Der Deutsche stöhnt: Oh weh, oh weh, der hohe Dollarkurs! Und in San Francisco kostet ein Essen für zwei in einem recht normalen Restaurant schnell mal 50 Dollar. Dann noch 8 bis 10 Dollar Trinkgeld geben -- das schmerzt den Deutschen arg im Geldbeutel. Was er jedoch nicht bedenkt: Der Kellner arbeitet für einen Mindestlohn, seine Einkünfte bezieht er aus den Trinkgeldern. Anders als in Deutschland, wo jede Bedienung per Gesetz renten-, kranken- und sozialversichert ist, müssen die Leute hier meist aus eigener Tasche für ihre Versicherungen aufkommen. Einem Kellner also das Trinkgeld zu streichen, nur weil man zu geizig ist, gilt als Todsünde, das würde ein Amerikaner niemals machen, das wäre so, wie einem Bettler den Hut wegzunehmen.

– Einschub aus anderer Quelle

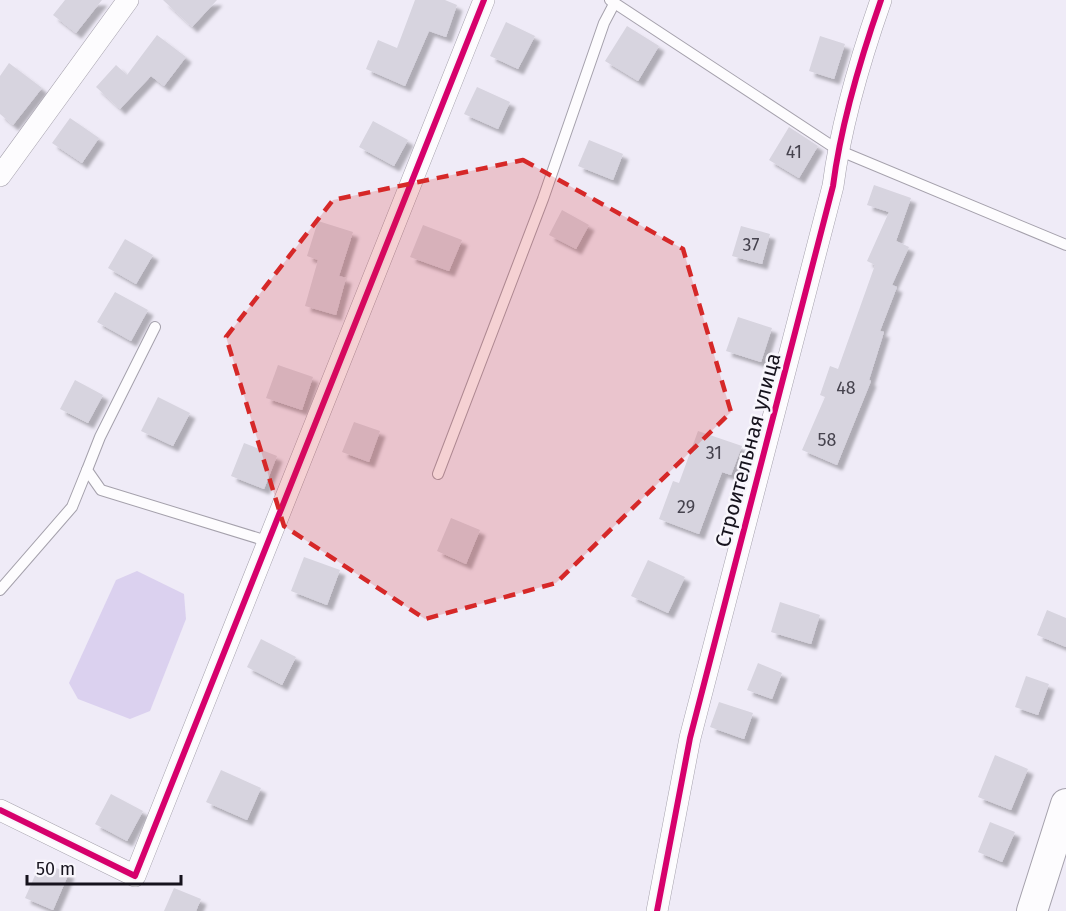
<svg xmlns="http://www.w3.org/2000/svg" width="1066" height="911" viewBox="0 0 1066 911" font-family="'Fira Sans',sans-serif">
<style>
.green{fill:#dbd1ef}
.building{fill:#d7d4df;filter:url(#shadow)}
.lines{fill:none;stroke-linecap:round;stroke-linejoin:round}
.service-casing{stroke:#a5a1ac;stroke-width:12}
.minor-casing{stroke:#a5a1ac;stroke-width:22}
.secondary-casing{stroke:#a5a1ac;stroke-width:32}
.service{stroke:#fdfcfe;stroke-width:10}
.minor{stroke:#fdfcfe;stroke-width:21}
.secondary{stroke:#fdfcfe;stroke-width:30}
.cycleway-casing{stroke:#f8f6fc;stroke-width:10}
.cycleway{stroke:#d6006c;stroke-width:6}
.marked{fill:#d62828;fill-opacity:0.2;stroke:#d62828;stroke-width:4.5;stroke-dasharray:12 8;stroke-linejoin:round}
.labels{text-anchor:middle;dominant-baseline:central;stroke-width:5;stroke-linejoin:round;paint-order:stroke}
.number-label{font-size:18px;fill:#46434e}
.street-label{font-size:21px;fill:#16131d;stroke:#f8f6fc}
</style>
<defs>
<filter id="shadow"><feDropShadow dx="5.5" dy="5.5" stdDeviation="1.5" flood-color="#0004"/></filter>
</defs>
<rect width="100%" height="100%" fill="#efebf7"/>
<!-- green -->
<path class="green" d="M 137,571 L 184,594 L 186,619 L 150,711 L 130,719 L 78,699 L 69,683 L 116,580 Z"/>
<!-- building -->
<g class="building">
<path d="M 65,0 L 102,0 L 76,33 L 53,15 Z"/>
<path d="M 163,0 L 217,0 L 192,27 Z"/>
<path d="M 415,0 L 445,0 L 457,5 L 446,37 L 429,31 L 405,86 L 366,69 L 378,40 L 397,48 Z"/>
<path d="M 506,22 L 535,36 L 518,69 L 490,56 Z"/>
<path d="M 627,26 L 659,46 L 638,81 L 605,61 Z"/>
<path d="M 157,35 L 186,57 L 164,86 L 151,76 L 120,109 L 96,87 L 116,65 L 127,75 Z"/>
<path d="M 820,36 L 845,44 L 834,79 L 809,71 Z"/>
<path d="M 9,63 L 42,88 L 13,125 L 0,114 L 0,76 Z"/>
<path d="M 477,87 L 510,102 L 498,129 L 464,114 Z"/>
<path d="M 70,118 L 99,138 L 82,163 L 52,143 Z"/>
<path d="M 373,121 L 408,140 L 394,166 L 359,147 Z"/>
<path d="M 789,127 L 818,146 L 799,178 L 769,160 Z"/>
<path d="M 589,140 L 623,154 L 613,180 L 578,166 Z"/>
<path d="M 874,185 L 911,198 L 896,241 L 909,247 L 892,285 L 897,287 L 880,331 L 884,332 L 869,380 L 871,381 L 837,465 L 802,450 L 825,397 L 820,395 L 830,366 L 838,369 L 875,265 L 867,261 L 889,212 L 867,205 Z"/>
<path d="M 562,210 L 589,225 L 576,249 L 549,235 Z"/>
<path d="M 318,221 L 353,232 L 339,276 L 346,278 L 336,315 L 305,306 L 318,260 L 307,256 Z"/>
<path d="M 423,225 L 462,240 L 449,271 L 410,257 Z"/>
<path d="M 741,226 L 770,234 L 762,264 L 732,256 Z"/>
<path d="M 125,239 L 153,255 L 136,284 L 108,268 Z"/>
<path d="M 115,292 L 148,310 L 131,341 L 97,322 Z"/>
<path d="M 738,317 L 772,328 L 761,362 L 726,351 Z"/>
<path d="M 278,365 L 313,377 L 302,410 L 266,398 Z"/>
<path d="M 75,380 L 103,395 L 88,423 L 60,409 Z"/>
<path d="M 158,397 L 190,413 L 173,446 L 141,431 Z"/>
<path d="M 354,422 L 380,431 L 369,462 L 342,452 Z"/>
<path d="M 698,431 L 742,446 L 731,475 L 722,472 L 699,534 L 659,519 L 673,481 L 679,483 Z"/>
<path d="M 244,443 L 277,456 L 264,489 L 231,476 Z"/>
<path d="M 451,518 L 480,530 L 466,564 L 437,551 Z"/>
<path d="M 304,557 L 340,570 L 327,605 L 291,591 Z"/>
<path d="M 648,560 L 685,577 L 668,613 L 631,596 Z"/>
<path d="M 780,602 L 820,615 L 811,644 L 771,632 Z"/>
<path d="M 1047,610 L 1066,618 L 1066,647 L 1037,635 Z"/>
<path d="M 261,639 L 296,657 L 282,685 L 247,667 Z"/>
<path d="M 758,663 L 782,673 L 772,699 L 747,690 Z"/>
<path d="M 1026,676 L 1049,684 L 1038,715 L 1015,707 Z"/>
<path d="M 719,702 L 753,713 L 744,739 L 710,727 Z"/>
<path d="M 995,755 L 1028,769 L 1011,810 L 978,797 Z"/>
<path d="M 221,770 L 261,788 L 247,820 L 206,802 Z"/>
<path d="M 111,794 L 143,811 L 127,841 L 95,824 Z"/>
<path d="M 990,822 L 1015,832 L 1002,862 L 978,852 Z"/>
<path d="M 41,862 L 69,873 L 53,910 L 25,898 Z"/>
<path d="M 174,888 L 201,899 L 196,911 L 164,911 Z"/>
</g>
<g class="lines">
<defs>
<g id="service">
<path d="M 610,0 L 838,150 L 1066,245"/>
<path d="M 155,327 L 100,437 L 87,470 L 101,490 L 267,541"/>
<path d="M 438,474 L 543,199 L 604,23 L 614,4"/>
<path d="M 0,590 L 72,507 L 87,470"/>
</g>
<g id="minor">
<path d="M 0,176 L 128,0"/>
<path d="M 0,810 L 135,876 L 484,0"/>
<path d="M 657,911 L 690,738 L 833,186 C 841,123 860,60 881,0"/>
</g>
<path id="secondary" d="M 1032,911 L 1066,804"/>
</defs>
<!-- service casing -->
<use href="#service" class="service-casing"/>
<!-- minor casing -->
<use href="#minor" class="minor-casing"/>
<!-- secondary casing -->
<use href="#secondary" class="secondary-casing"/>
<!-- service -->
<use href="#service" class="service"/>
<!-- minor -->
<use href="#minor" class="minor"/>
<!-- secondary -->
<use href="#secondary" class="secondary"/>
<defs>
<g id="cycleway">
<path d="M 0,810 L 135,876 L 484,0"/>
<path d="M 657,911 L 690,738 L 833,186 C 841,123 860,60 881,0"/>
</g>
</defs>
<!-- cycleway casing -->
<use href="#cycleway" class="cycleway-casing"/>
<!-- cycleway -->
<use href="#cycleway" class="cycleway"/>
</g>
<!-- marked area -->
<path class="marked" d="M 523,160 L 683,249 L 731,412 L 556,583 L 425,619 L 284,526 L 226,337 L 333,200 Z"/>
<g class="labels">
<!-- number labels -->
<g class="number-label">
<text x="794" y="152">41</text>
<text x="751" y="245">37</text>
<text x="846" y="388">48</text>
<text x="827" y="440">58</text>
<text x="714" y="453">31</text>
<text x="686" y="507">29</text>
</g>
<!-- street labels -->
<g class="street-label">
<text transform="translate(748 450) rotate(-75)">Строительная улица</text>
</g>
</g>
<!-- scale -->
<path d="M27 875v9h154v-9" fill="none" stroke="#16131d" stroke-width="3"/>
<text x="36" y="875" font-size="18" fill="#16131d" stroke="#f8f6fc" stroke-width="4.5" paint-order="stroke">50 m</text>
</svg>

Aus Unwissen oder Unbelehrbarkeit benehmen sich aber viele deutsche Touristen daneben, lassen nur ein paar Dollar Trinkgeld liegen und ruinieren der Bedienung den Tag. Dieses Verhalten hat mittlerweile dazu geführt, dass Kellner in Touristenzentren sofort, wenn am Tisch deutsch gesprochen wird, auf die Rechnung am Ende 15% draufschlagen -- zuviele schlechte Erfahrungen mit den Damen und Herren aus Deutschland. Deswegen, Leute, wenn ihr hier in den USA seid, tut mir den Gefallen: Passt euch den örtlichen Gegebenheiten an und gebt gutes Trinkgeld. Nutzt die Freiheit, die euch das Restaurant gibt, nicht dazu aus, die Leute die dort arbeiten, über's Ohr zu hauen.

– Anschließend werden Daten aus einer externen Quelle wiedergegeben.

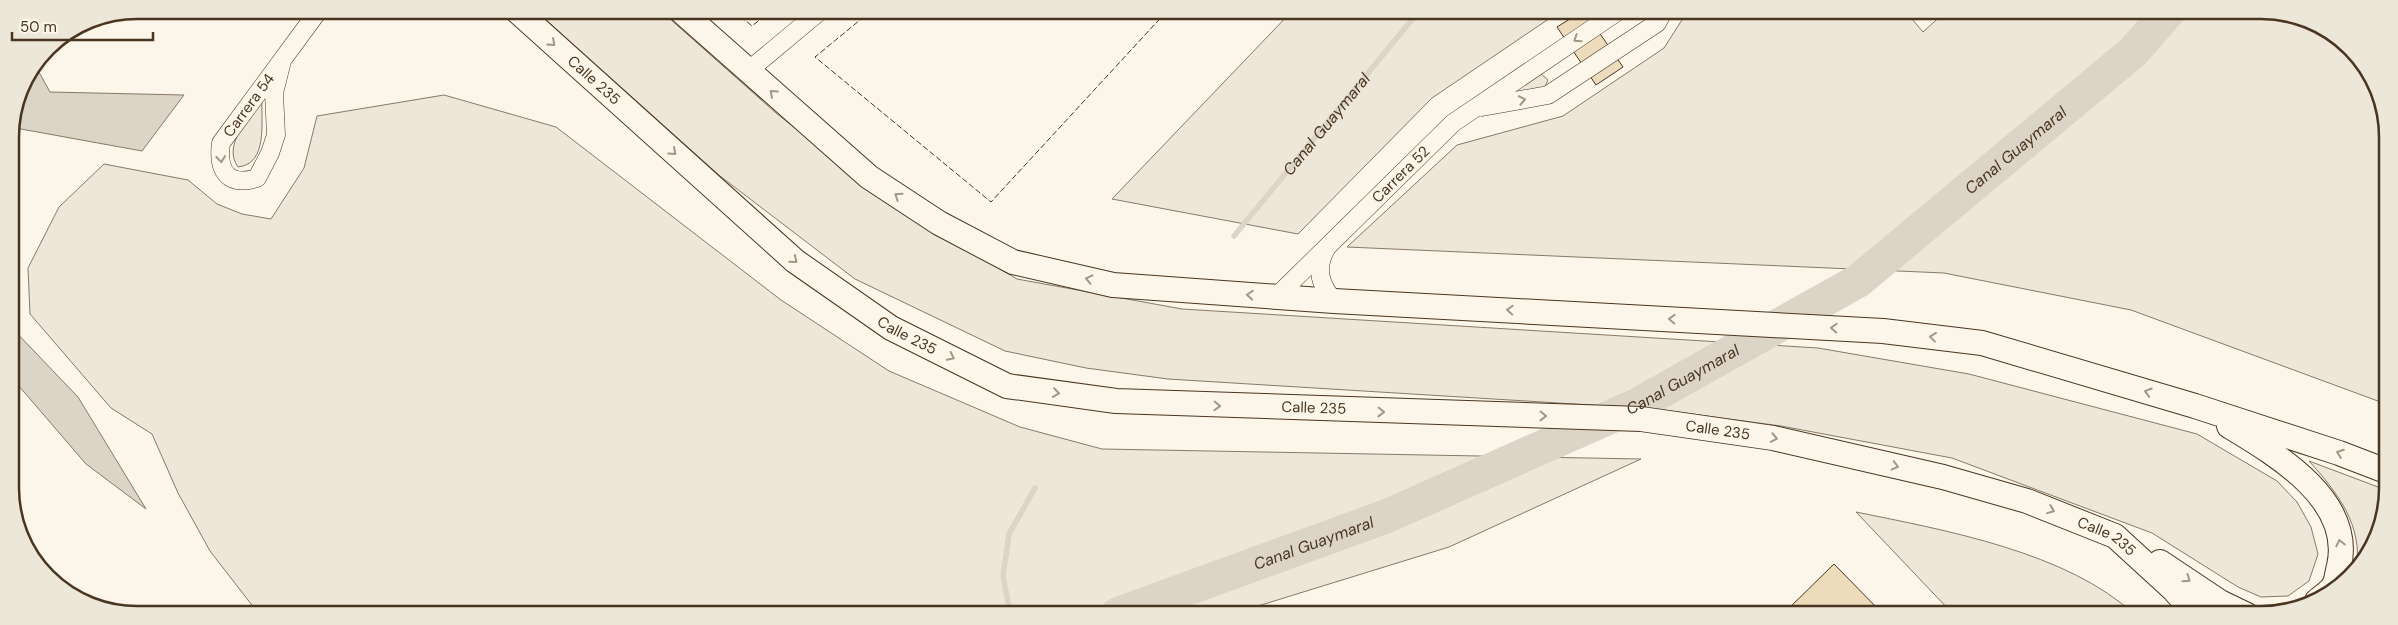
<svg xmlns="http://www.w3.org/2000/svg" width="2398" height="625" font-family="'DM Sans',sans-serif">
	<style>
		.green { fill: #ede6d9; stroke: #887966 }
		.water { fill: #dcd4c6; stroke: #887966 }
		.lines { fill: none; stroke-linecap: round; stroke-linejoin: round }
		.stream { stroke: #dcd4c6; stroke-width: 5.5 }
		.river { stroke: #dcd4c6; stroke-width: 34 }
		.building { fill: #ecdcbc; stroke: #4a3520 }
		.minor-casing { stroke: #4a3520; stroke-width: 19 }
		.secondary-casing { stroke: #4a3520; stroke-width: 26 }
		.minor { stroke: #fbf6e9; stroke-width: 18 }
		.secondary { stroke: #fbf6e9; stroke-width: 24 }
		.fence { stroke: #4a3520; stroke-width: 1; stroke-dasharray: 6 2.5; stroke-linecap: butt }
		.oneway { stroke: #a29684 }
		.labels { text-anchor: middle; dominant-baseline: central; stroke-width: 4; stroke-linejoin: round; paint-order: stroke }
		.street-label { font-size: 15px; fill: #4a3520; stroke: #fbf6e9 }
		.water-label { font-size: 16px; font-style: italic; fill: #4a3520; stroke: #fbf6e9 }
		.rim { fill: none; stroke: #4a3520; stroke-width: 2.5 }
	</style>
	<rect width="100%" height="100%" fill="#fbf6e9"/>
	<path class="green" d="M535,10L661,11L776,113L890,204L1017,279L1182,309L1818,348L1969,374L2197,434L2277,481L2297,502L2311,527L2318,554L2309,581L2288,596L2261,597L2238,587L2152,533L1952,458L1781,426L1656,409L1168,379L1086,368L1005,351L855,279L720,176Z
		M1292,11L1559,12L1432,98L1298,234L1112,199Z
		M1687,12H1906L1923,32L1945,12H2287L2351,47L2386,112V404L2131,310L1944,273L1347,247L1457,145L1563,116L1664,48Z
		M1540,73L1548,80L1544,89L1508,93Z
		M444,95L556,127L781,300L889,371L1020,427L1102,449L1641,459L1449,547L1232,614L258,613L210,551L178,493L152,434L111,408L30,314L28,268L59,207L104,164L188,180L217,204L242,214L271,219L304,168L317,116Z
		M262,100C261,122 268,164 238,167C222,145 249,119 262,100Z
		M2309,461L2386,490C2386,523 2377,545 2356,570C2364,526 2337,492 2309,461Z
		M1856,512C1944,530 2068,552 2135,615L1953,614Z"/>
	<path class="water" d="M35,65L50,92L184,95L142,151L10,127L20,88Z
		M11,327L78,397L146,509L86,464L12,378Z"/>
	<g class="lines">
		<g class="stream">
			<path id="s1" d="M1234,236L1419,11"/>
			<path d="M1010,613L1003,576L1009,534L1035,488"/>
		</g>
		<path class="river" id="s2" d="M1118,614L1387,516L1635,406L1858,281L2133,52L2168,12"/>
	</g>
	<path class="building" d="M1581,12H1585L1623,67L1596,85L1557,27Z
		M1834,564L1883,614H1783Z"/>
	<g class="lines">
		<g class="minor-casing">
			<g id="minor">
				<path id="s3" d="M282,61L274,93L276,135L270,153L257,178C228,187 217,171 221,143L319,10"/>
				<path d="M748,71L820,11"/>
				<path d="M1482,107L1548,95L1657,23L1663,12"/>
				<path d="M1326,249C1315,268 1320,285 1334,301"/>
				<path id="s4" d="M1276,297L1453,123L1617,12"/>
			</g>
		</g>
		<g class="secondary-casing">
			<g id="secondary">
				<path id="s5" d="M516,10L795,261L891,328L1007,386L1116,401L1641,419L1773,438L1943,477L2027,501L2115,536L2174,590L2196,615"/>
				<path d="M681,11L869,177L939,223L1013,262L1113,285L1334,301L1883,331L1982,343L2195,406L2339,453L2386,471"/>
				<path d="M2229,426C2277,455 2354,500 2339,566C2337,572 2337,580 2334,585C2331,591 2322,596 2317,601"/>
				<path d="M2160,562L2220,602L2247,615"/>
			</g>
		</g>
		<use href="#minor" class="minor"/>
		<use href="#secondary" class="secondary"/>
		<path class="fence" d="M734,11L752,26L771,11
			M871,11L815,57L991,202L1167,11"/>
	</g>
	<defs><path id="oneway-chevron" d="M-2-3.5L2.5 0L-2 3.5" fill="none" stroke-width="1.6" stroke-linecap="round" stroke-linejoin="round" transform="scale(1.25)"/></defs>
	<g class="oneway">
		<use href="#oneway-chevron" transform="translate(1577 39) rotate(146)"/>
		<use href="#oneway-chevron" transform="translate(552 43) rotate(42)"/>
		<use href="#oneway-chevron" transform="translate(773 93) rotate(-138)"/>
		<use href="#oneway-chevron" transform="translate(1522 100) rotate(-11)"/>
		<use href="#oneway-chevron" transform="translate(673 152) rotate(42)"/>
		<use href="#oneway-chevron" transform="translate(221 159) rotate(84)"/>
		<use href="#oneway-chevron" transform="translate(898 196) rotate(-146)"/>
		<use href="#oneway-chevron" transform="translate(794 260) rotate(39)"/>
		<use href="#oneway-chevron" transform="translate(1089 279) rotate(-167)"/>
		<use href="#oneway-chevron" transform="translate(1250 295) rotate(-176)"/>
		<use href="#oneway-chevron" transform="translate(1510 310) rotate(-177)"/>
		<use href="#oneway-chevron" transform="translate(1672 319) rotate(-177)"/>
		<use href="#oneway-chevron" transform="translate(1834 328) rotate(-177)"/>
		<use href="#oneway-chevron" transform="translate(1933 337) rotate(-173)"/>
		<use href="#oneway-chevron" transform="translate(951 357) rotate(26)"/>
		<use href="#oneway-chevron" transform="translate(2148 392) rotate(-163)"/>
		<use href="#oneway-chevron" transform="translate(1056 393) rotate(8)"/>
		<use href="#oneway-chevron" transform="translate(1217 406) rotate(2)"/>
		<use href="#oneway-chevron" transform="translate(1381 412) rotate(1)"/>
		<use href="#oneway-chevron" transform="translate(1543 416) rotate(1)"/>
		<use href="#oneway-chevron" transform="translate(1774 438) rotate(11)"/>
		<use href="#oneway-chevron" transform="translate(2340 453) rotate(-160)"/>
		<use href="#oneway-chevron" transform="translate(1895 466) rotate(14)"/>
		<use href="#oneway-chevron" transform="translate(2051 510) rotate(22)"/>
		<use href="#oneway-chevron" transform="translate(2340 543) rotate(-103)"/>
		<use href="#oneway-chevron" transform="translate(2187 579) rotate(35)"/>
	</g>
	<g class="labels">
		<g class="street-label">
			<text stroke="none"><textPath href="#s5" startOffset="105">Calle 235</textPath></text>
			<text stroke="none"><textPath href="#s3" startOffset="234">Carrera 54</textPath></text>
			<text stroke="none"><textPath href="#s4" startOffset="175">Carrera 52</textPath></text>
			<text stroke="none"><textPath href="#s5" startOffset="510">Calle 235</textPath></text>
			<text stroke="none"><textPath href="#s5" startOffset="930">Calle 235</textPath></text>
			<text stroke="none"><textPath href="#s5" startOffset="1335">Calle 235</textPath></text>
			<text stroke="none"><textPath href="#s5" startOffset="1740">Calle 235</textPath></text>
		</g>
		<g class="water-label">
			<text stroke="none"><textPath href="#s1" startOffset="145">Canal Guaymaral</textPath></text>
			<text stroke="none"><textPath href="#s2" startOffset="1018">Canal Guaymaral</textPath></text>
			<text stroke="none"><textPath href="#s2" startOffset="612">Canal Guaymaral</textPath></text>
			<text stroke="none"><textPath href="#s2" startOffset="208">Canal Guaymaral</textPath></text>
		</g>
	</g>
	<path d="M0 0H2398V625H0ZM137 19H2261A118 118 0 0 1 2379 137V488A118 118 0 0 1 2261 606H137A118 118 0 0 1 19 488V137A118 118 0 0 1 137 19Z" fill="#ede7d9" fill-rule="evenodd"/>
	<path class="rim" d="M137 19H2261A118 118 0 0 1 2379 137V488A118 118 0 0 1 2261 606H137A118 118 0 0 1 19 488V137A118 118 0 0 1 137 19Z"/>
	<path d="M12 32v8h141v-8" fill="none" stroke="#4a3520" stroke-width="2.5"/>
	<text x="20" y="32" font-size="15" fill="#4a3520" stroke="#fbf6e9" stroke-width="4" paint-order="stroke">50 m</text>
</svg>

Deswegen nehmen wir heute mal durch, wie man in Amerika ein Restaurant betritt, bestellt, isst und anschließend mit Kreditkarte oder bar bezahlt. Man kommt rein, und da steht meistens ein sogenannter "Maitre d'", der einem einen Platz zuweist -- selbständig setzt man sich nur in Studentencafes hin. Er/sie fragt etwas wie "How are you today?", worauf man irgendwas wie "I'm pretty good, thank you!" sagt. Auf die Frage "How many?" antwortet man "Party of two" wenn man zu zweit ist und respektive "three", "four" etc. wenn man zu dritt oder zu viert ist. "Two for lunch" oder "Two for dinner" geht auch beim Mittag- oder Abendessen. Dann wird man zum Tisch geführt, setzt sich hin und kriegt die Speisekarte. Kommt der Kellner kurz darauf wieder, wird er etwas wie "Have you had a chance to decide yet?" fragen, ob man schon bereit zum Bestellen ist. Ist man noch nicht so weit, weil das Übersetzen der Speisekarte sich noch etwas hinzieht, sagt man einfach "Sorry, we're gonna need a couple of minutes". Was zu trinken kann man aber schon mal bestellen. Steht kein Bier auf der Speisekarte, fragt man "What kind of beer do you have on tap?", um herauszukriegen, welche Biere es denn vom Fass gibt. In Amerika gibt es übrigens fast überall Bier, auch beim schnöseligsten Luxusitaliener, auch wenn's nicht immer auf der Karte steht. Wie immer in Amerika: Immer fragen, nie schüchtern sein. Auch wird die Bedienung vielleicht noch fragen, ob man denn an den "Specials" interessiert sei, meist Speisen, die gerade heute besonders frisch oder empfehlenswert sind. Sagt man "Sure!", rattert sie daraufhin sofort los, und man muss aufpassen, dass man alles mitkriegt. Entscheidet man sich für eines der "Specials" oder etwas von der Speisekarte, bestellt man mit dem vorher durchgenommenen "I'll have"-Satz sein Zeug -- fertig.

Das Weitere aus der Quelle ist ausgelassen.